God is in absolute control over His people and He is in absolute control over everything, not just His people. And He sees things more perfectly than we do. We cannot certainly see to the end of His purpose and how He is going to bring everything around to a fitting and good end, and we have His Spirit. So human judgment of His actions is flawed. It is incomplete, it is limited. We cannot evaluate Him on an equal basis. We cannot evaluate what He does to bring His purposes to fruition. We just cannot grasp it all.

So, Paul's response to this questions about how can He condemn those who reject Him and is it not true that humans cannot resist His will? His answer is sit down, shut up, watch Him work, and be amazed. Because you cannot question God. That may not sit very well as an argument with us because we tend to think too much about ourselves. But that is what Paul said. Do not question what God is going to do, do not find fault with Him because He is perfect. Did I not just get through talking about that? That is kind of what he says.

In verse 24, Paul then brings the Gentiles into the argument. This is actually the first place where he actually mentions the Gentiles. In his illustration from verse 22, the physical Israelites are the vessels of wrath prepared for destruction. That is how God used them. And the vessels of mercy prepared for beforehand are the elect of God. And these elect are made up, not just of Jews, but also of Gentiles. So His elect is a selection from all humanity, not just His chosen physical Israelites.

Let me just mention Romans 15:4 and I Corinthians 10:11, where it says that God used physical Israel to be examples to us. And so that is how He decided to leave us, the spiritual remnant, a historical education about what not to do, mostly, and to see how people without God's Spirit would act and reject God. So, this "elect of the elect" that he is talking about here—the vessels of mercy, the spiritual remnant—is the remnant that will be saved, that he talks about there in verse 27. That this remnant, this elect of the elect, is the seed that will inherit the Kingdom of God.
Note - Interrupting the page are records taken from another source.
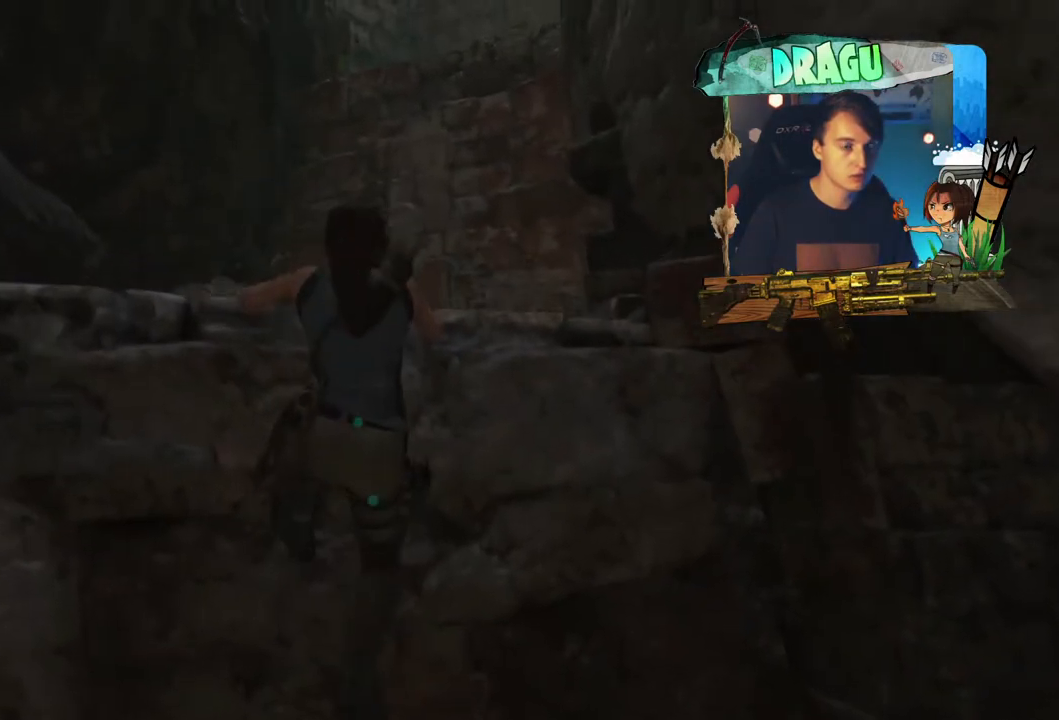
{"keys": ["w"], "mouse": [], "events": [[267, "shift", "up"]]}
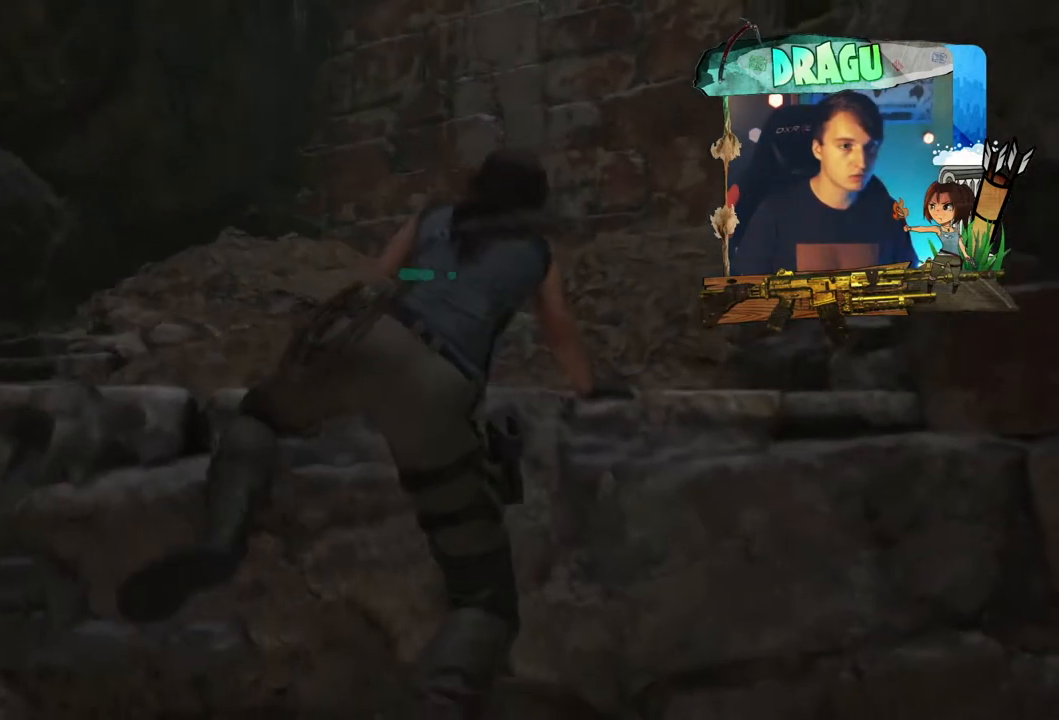
{"keys": ["w"], "mouse": [], "events": []}
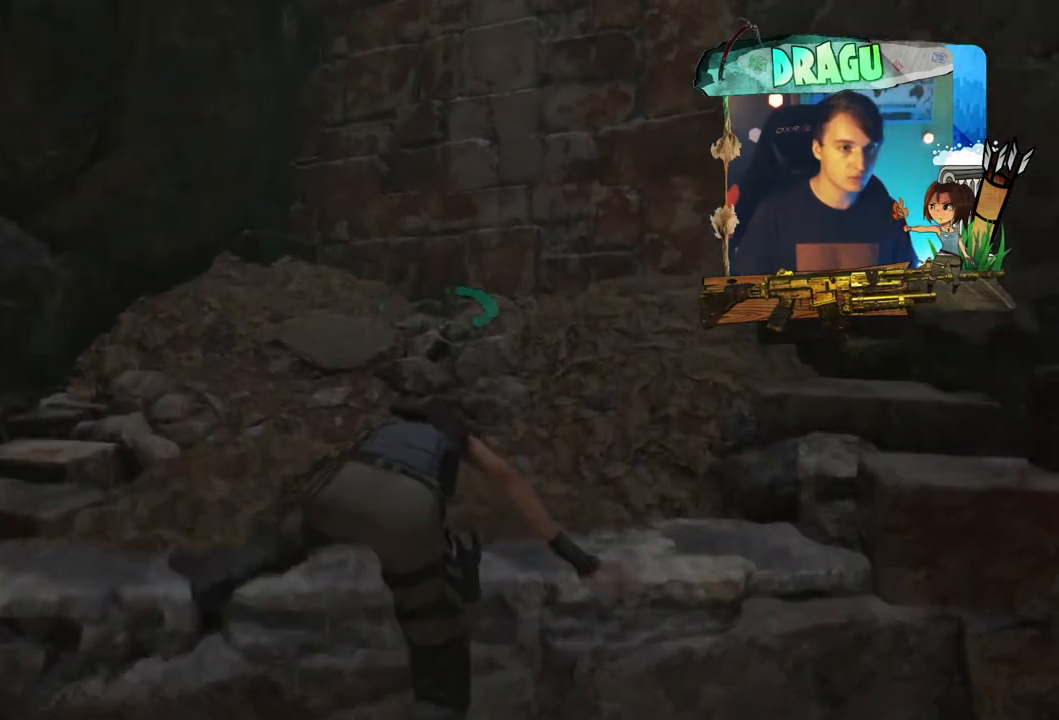
{"keys": ["w"], "mouse": [], "events": [[334, "a", "down"], [501, "a", "up"]]}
Now, I do want to mention that there is a little hint here in the quotations from Isaiah at the end of the chapter, Romans 9:27-29. That God's work with the elect, that small remnant that He is working with, is the saving grace, as it were, for the rest of Israel. That if He did not work with this small elect, then physical Israel would be condemned. But He has this remnant that are being prepared to help bring Israel back into the fold. So the elect who come to righteousness through grace and faithfulness to Christ, will play a major role in the salvation of rejected Israel.

So, the fourth argument then, as we close, is that, yes indeed, God hardened Israel's heart like Pharaoh's, but He did it so that He could form and teach a remnant—the Israel of God through election and grace. And He even includes Gentiles among them.